Dear users,
I'm running the popular Calculate PI program on a 2 node setting running
ubuntu 8.10 and openmpi1.3.3(with default settings). Password-less ssh
is set up but no cluster management program such as network file system,
network time protocol, resource management, scheduler, etc. The two
nodes are connected though TCP/IP only.
When I tried to benchmark the program, it shows that the time spent on
MPI_Reduce(), is proportional to the Number-of-Intervals (n) used in
calculation. For example, when n = 1,000,000, MPI_Reduce costs 15.65
milliseconds; while n= 1,000,000,000, MPI_Reduce costs 15526 milliseconds.

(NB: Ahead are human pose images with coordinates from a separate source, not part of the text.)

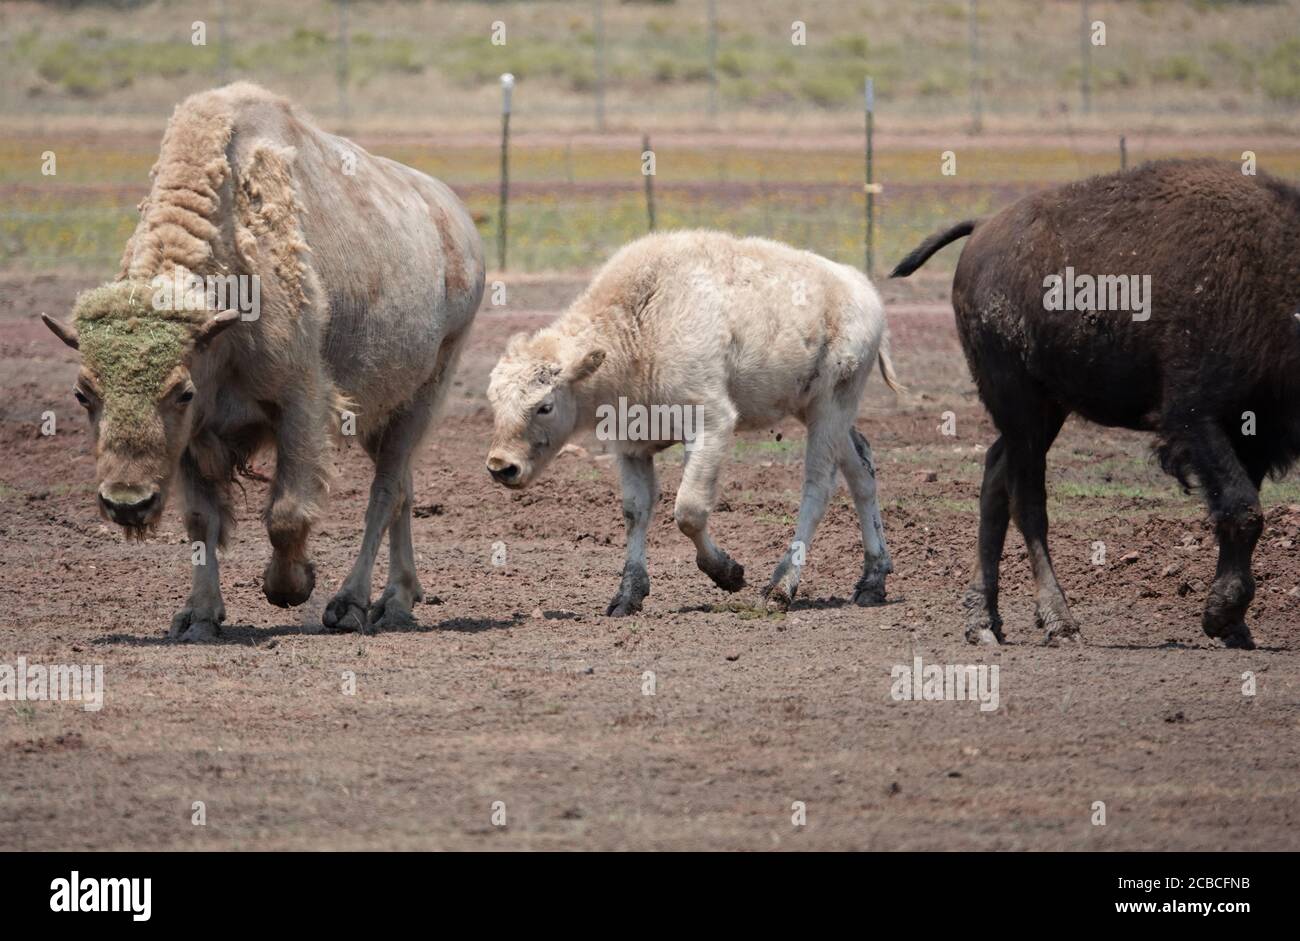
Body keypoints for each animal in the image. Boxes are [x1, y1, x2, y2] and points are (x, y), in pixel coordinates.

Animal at [44, 82, 488, 639]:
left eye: (181, 391)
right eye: (83, 394)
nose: (128, 502)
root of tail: (457, 222)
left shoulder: (298, 403)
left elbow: (286, 513)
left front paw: (290, 587)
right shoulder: (195, 437)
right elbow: (202, 520)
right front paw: (198, 617)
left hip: (426, 392)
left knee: (384, 494)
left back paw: (351, 604)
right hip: (379, 413)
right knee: (403, 491)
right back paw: (398, 600)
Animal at [483, 231, 899, 618]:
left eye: (545, 406)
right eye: (494, 400)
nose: (502, 466)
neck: (641, 325)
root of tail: (863, 289)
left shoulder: (711, 426)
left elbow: (689, 510)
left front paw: (729, 573)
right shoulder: (630, 446)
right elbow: (636, 511)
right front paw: (627, 596)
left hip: (830, 408)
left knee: (818, 487)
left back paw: (780, 589)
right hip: (817, 410)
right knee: (861, 470)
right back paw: (872, 580)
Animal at [894, 157, 1300, 649]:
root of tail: (983, 228)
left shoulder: (1255, 434)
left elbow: (1239, 510)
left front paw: (1232, 625)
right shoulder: (1194, 417)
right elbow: (1243, 510)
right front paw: (1224, 617)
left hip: (1044, 410)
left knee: (996, 478)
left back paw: (984, 623)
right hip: (1020, 405)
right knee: (1027, 501)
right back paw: (1059, 622)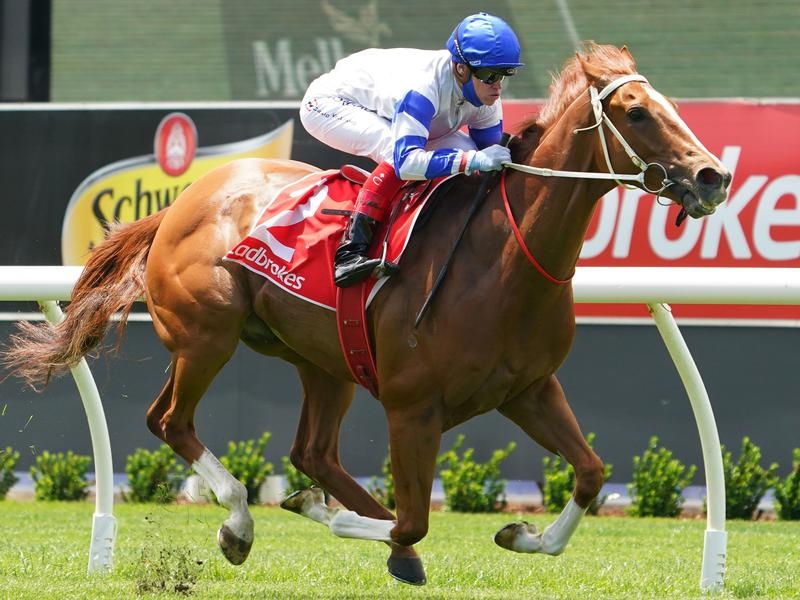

This confused me - in this Calc-PI program, MPI_Reduce is used only once
- no matter what number of intervals is used, MPI_Reduce is called after
both nodes got the result, to merge the result - just once. So the time
cost by MPI_Reduce (all though it might be slow through TCP/IP
connection) should be somewhat consistent. But obviously it's not what I
saw.
Had anyone have the similar problem before? I'm not sure how
MPI_Reduce() work internally. Does the fact that I don't have network
file system, network time protocol, resource management, scheduler, etc
installed matters?
Below is the program - I did feed "n" to it more than once to warm it up.
#include "mpi.h"
#include <stdio.h>
#include <math.h>
int main(int argc, char *argv[])
{
int numprocs, myid, rc;
double ACCUPI = 3.1415926535897932384626433832795;
double mypi, pi, h, sum, x;
int n, i;
double starttime, endtime;
double time,told,bcasttime,reducetime,comptime,totaltime;
rc = MPI_Init(&argc,&argv);
if (rc != MPI_SUCCESS) {
printf("Error starting MPI program. Terminating.\n");
MPI_Abort(MPI_COMM_WORLD, rc);
}
MPI_Comm_size(MPI_COMM_WORLD,&numprocs);
MPI_Comm_rank(MPI_COMM_WORLD,&myid);
while (1) {
if (myid == 0) {
printf("Enter the number of intervals: (0 quits) \n");
scanf("%d",&n);
starttime = MPI_Wtime();
}
time = MPI_Wtime();
MPI_Bcast(&n, 1, MPI_INT, 0, MPI_COMM_WORLD);
told = time;
time = MPI_Wtime();
bcasttime = time - told;
if (n == 0)
break;
else {
h = 1.0/(double)n;
sum = 0.0;
for (i = myid + 1; i <= n; i += numprocs) {
x = h*((double)i - 0.5);
sum += (4.0/(1.0 + x*x));
}
mypi = sum*h;
told = time;
time = MPI_Wtime();
comptime = time - told;
MPI_Reduce(&mypi, &pi, 1, MPI_DOUBLE, MPI_SUM, 0, MPI_COMM_WORLD);
told = time;
time = MPI_Wtime();
reducetime = time - told;
if (myid == 0) {
totaltime = MPI_Wtime() - starttime;
printf("\nElapsed time (total): %f
milliseconds\n",totaltime*1000);
printf("Elapsed time (Bcast): %f milliseconds
(%5.2f%%)\n",bcasttime*1000,bcasttime*100/totaltime);
printf("Elapsed time (Reduce): %f milliseconds
(%5.2f%%)\n",reducetime*1000,reducetime*100/totaltime);
printf("Elapsed time (Comput): %f milliseconds
(%5.2f%%)\n",comptime*1000,comptime*100/totaltime);
printf("\nApproximated pi is %.16f, Error is %.4e\n", pi,
fabs(pi - ACCUPI));
}
}
}
MPI_Finalize();
}